Deconstructing Derrington
Tenure decisions are usually made at the end of a professor’s fifth year. Derrington’s tenure review was delayed during the Covid era. By 2024, she had published a textbook about the history of the global real estate industry called “Built Up.” Many tenured GSAPP faculty supported Derrington’s tenure, but Jaque ultimately decided against putting her forward. He only told her there was a “negative decision.”
Not every professor gets tenure, and decisions about who does are frequently opaque.
“The tenure review process at Columbia University is extremely demanding and rigorous, as expected of a university of its importance and reputation,” said a spokesperson for Columbia.
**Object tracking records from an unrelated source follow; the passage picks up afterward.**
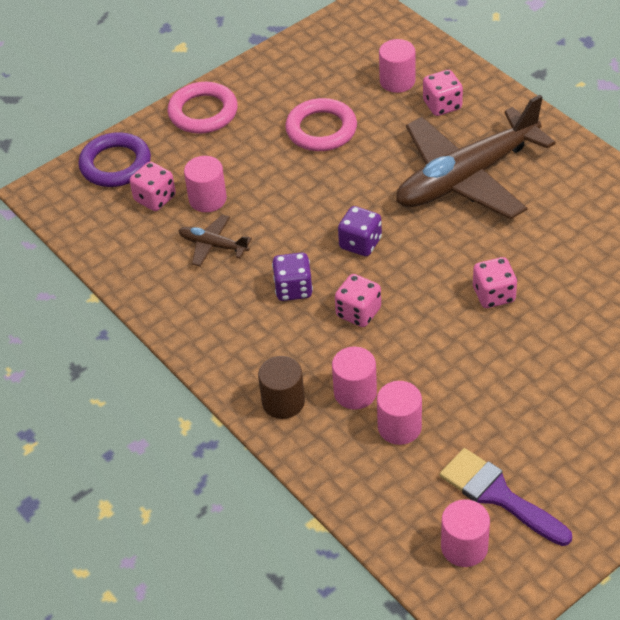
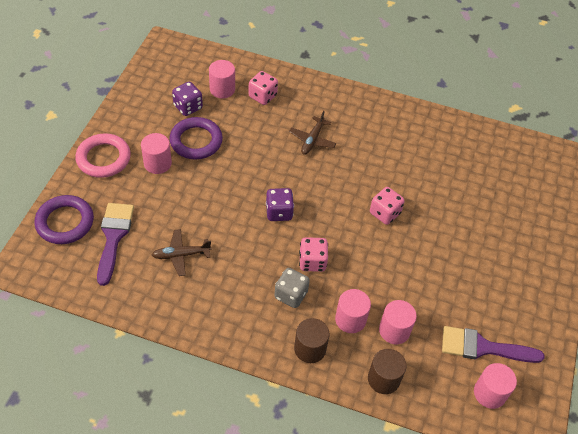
camera: 40 degrees left, 5 degrees up
(155, 198) = (114, 237): pink dice -> purple brush
(207, 199) = (152, 222): pink cylinder -> pink cylinder (157, 163)
(293, 289) = (258, 263): purple dice -> purple dice (188, 107)
(305, 337) = (291, 295): none -> grey dice
(321, 129) = (196, 141): pink ring -> purple ring
(344, 471) = (383, 379): none -> brown cylinder
(466, 177) = (312, 140): brown plane -> brown plane, size x0.42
Derrington was then told to pack her bags. She was told her services would no longer be needed as program head or as a professor, and she could take her salary over the coming year or as a lump sum. No written explanation was given.
In the months that followed, alumni campaigned to move MSRED into Columbia’s Business School, perhaps a better fit for its ethos. Derrington took a part-time, non-tenure-track role at Harvard University. Adam Lubinsky, a principal of the architecture and design firm WXY, became the interim program director, but a longer-term plan has not emerged.
“I have not heard anything explicit about the intended direction of the program under its urban design leadership,” Derrington said in a statement.
The traditional order
Students of business still admire the robber barons, like John Pierpont Morgan Sr., and the corporate raiders, like Carl Icahn. But success in the current corporate world today mostly involves mastery of Microsoft Excel and PowerPoint. Junior analysts on Wall Street spend the day — and night — perfecting PowerPoint slides.
The consultant track has overtaken MBA programs, as McKinsey and Boston Consulting Group attract grads with $200,000-plus salaries to tell operators everything they do wrong.
Then, if you do make it, you go to board meetings on Zoom. Power suits and ties sit in garment bags, while leaders wear white-soled Cole Haans and quilted puffer vests.
Anyone looking for meaning has to stay away.
In this world, real estate is still mythic. It matters. You can have style. Towers go up, and they change their environments. Design sets the scene for existence; better design improves life and work. Housing is economic mobility.
Young people gravitate toward the field because of the potential riches, but also because they hope to find purpose.
Can they find it in the Ivy League? Can anyone really teach real estate grit — how to get up in the morning when your lender backed out and your anchor tenant reneged?
At least for a moment in time, MSRED offered this to a type of hard-working, ready-to-hustle student who had no other way into this lucrative and hard-to-access business. If the institution can survive as a place for pragmatism, maybe the answer is yes. If it ventures into the land of obscure, abstract academic theory, the path might become impossible.